Auch Professor Karl Döring, einst EKO-Generaldirektor und heute ebenfalls verewigt im Goldenen Buch der Stadt, war an diesem Tag dabei. "Ich hatte die Aufgabe, dem Bundeskanzler die Warmbandstrecke zu zeigen", berichtet er. Etwa 15 Minuten habe das gedauert. Kohl habe sich interessiert gezeigt, sei aber vor allem auch sehr bedacht auf seine Außenwirkung gewesen. "Das alles lief damals sehr protokollhaft ab." Aber der Bundeskanzler war offensichtlich gut vorbereitet. Als Döring ihm vorgestellt wurde, fragte er ihn: "Sie sind also derjenige, der stellvertretender Minister der DDR für Metallurgie und später Generaldirektor des EKO und Vorstandsvorsitzender war?"
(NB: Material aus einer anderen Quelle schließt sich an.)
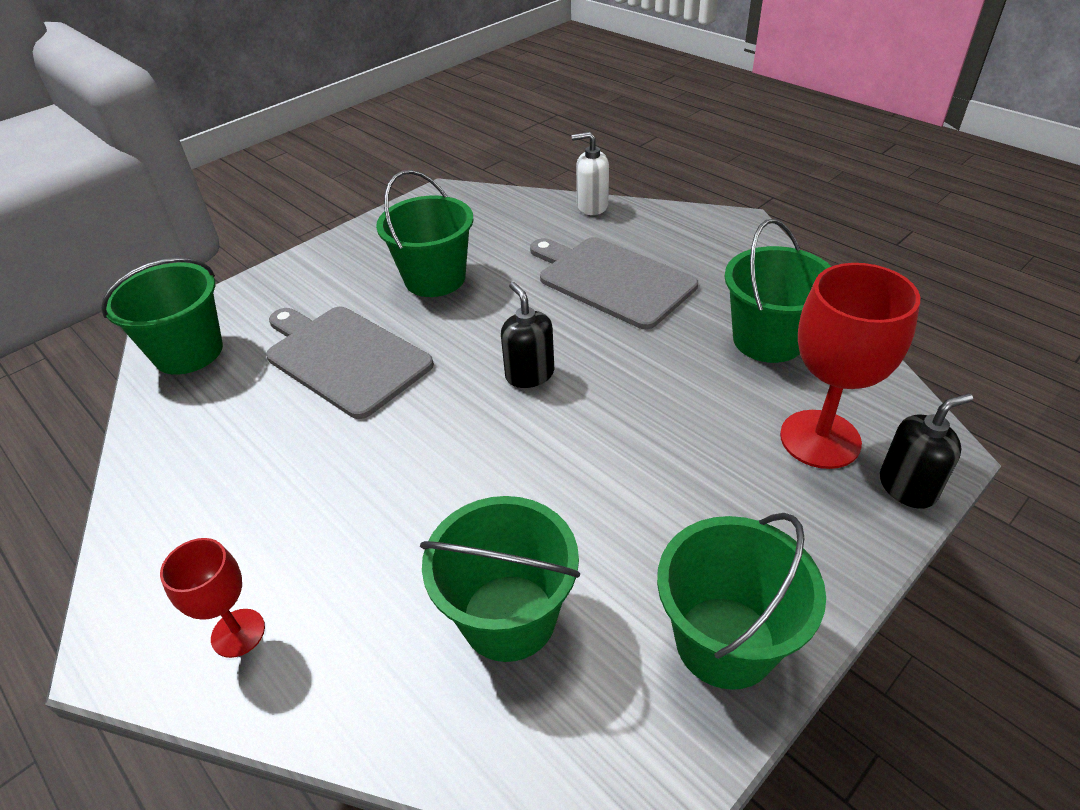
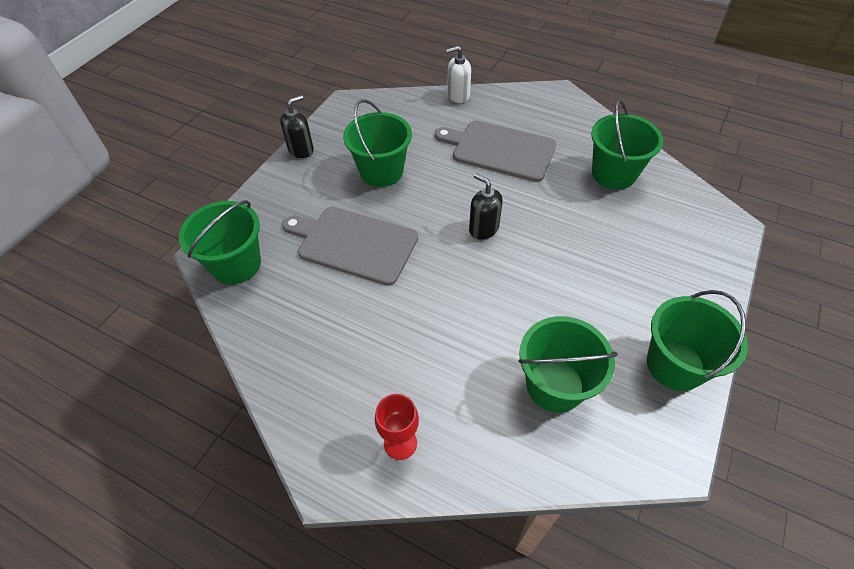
camera: 20 degrees left, 10 degrees up
red goblet [780,263,920,469] -> none
black soap dispenser [880,393,973,509] -> black soap dispenser moved to [280,95,314,158]

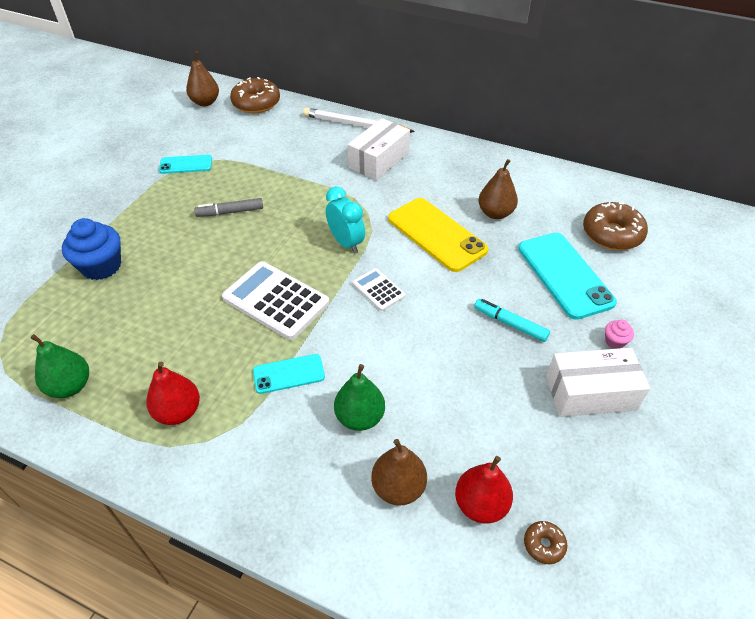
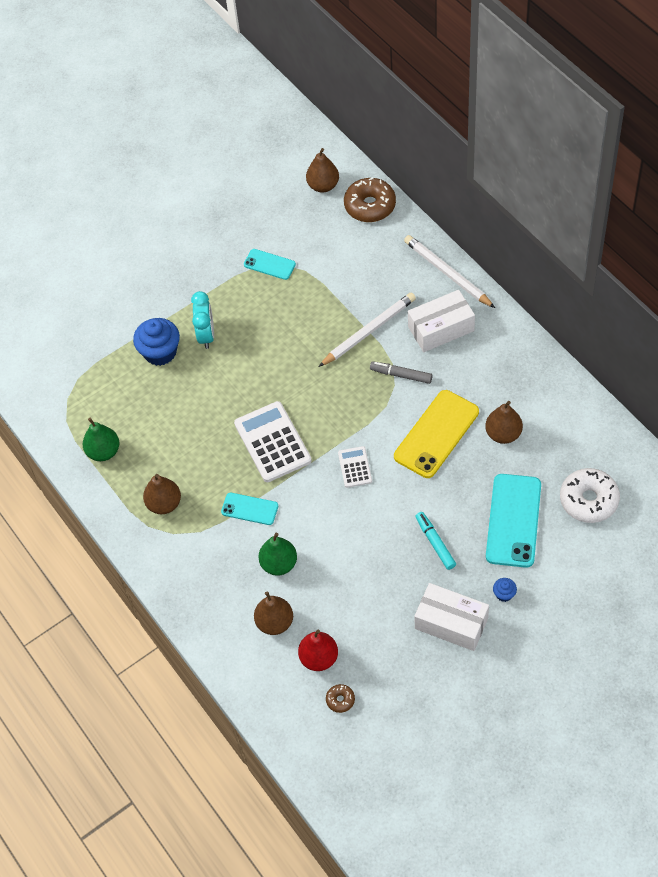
camera: 35 degrees right, 10 degrees up
red pear [146,362,200,425] -> brown pear [143,474,181,514]
grey marker [194,198,263,217] -> grey marker moved to [370,361,432,384]
turquoise clock [326,186,365,254] -> turquoise clock moved to [191,291,214,349]
yellow phone [388,198,488,272] -> yellow phone turned 45 degrees clockwise [394,390,479,478]
brown donut [583,202,648,250] -> white donut [560,468,620,523]
pink cupcake [605,320,634,349] -> blue cupcake [493,578,517,602]
none -> white pencil [318,293,416,367]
Doch noch bevor er ins Warmwalzwerk kam, hatte sich Helmut Kohl ein Bild von der Hochwasser-Lage an der Oder gemacht. Es handele sich um eine "furchtbare Flutkatastrophe" sagte er in seiner Ansprache. Und mit dem Hubschrauber landete er sogar in Ratzdorf und traf auf die damalige und jetzige Bürgermeisterin Ute Petzel. "Er kam in Gummistiefeln und wunderte sich, dass ich in Sandalen vor ihm stand." Das ist eine der Erinnerungen, die sie an das Aufeinandertreffen hat. Und locker sei er gewesen, habe den Bürgern am Straßenrand sogar die Hände geschüttelt. "Er hat sich Zeit genommen", sagt Ute Petzel, die von Kohl eine Visitenkarte bekam und den Hinweis, sie könne sich an ihn wenden, wenn sie Hilfe benötige. "Doch, das war schon ein beeindruckendes Erlebnis. Er war ja immerhin Bundeskanzler und ein ziemlich kräftiger und großer Mann, vor allem im Vergleich zu mir. Da hatte ich schon Respekt."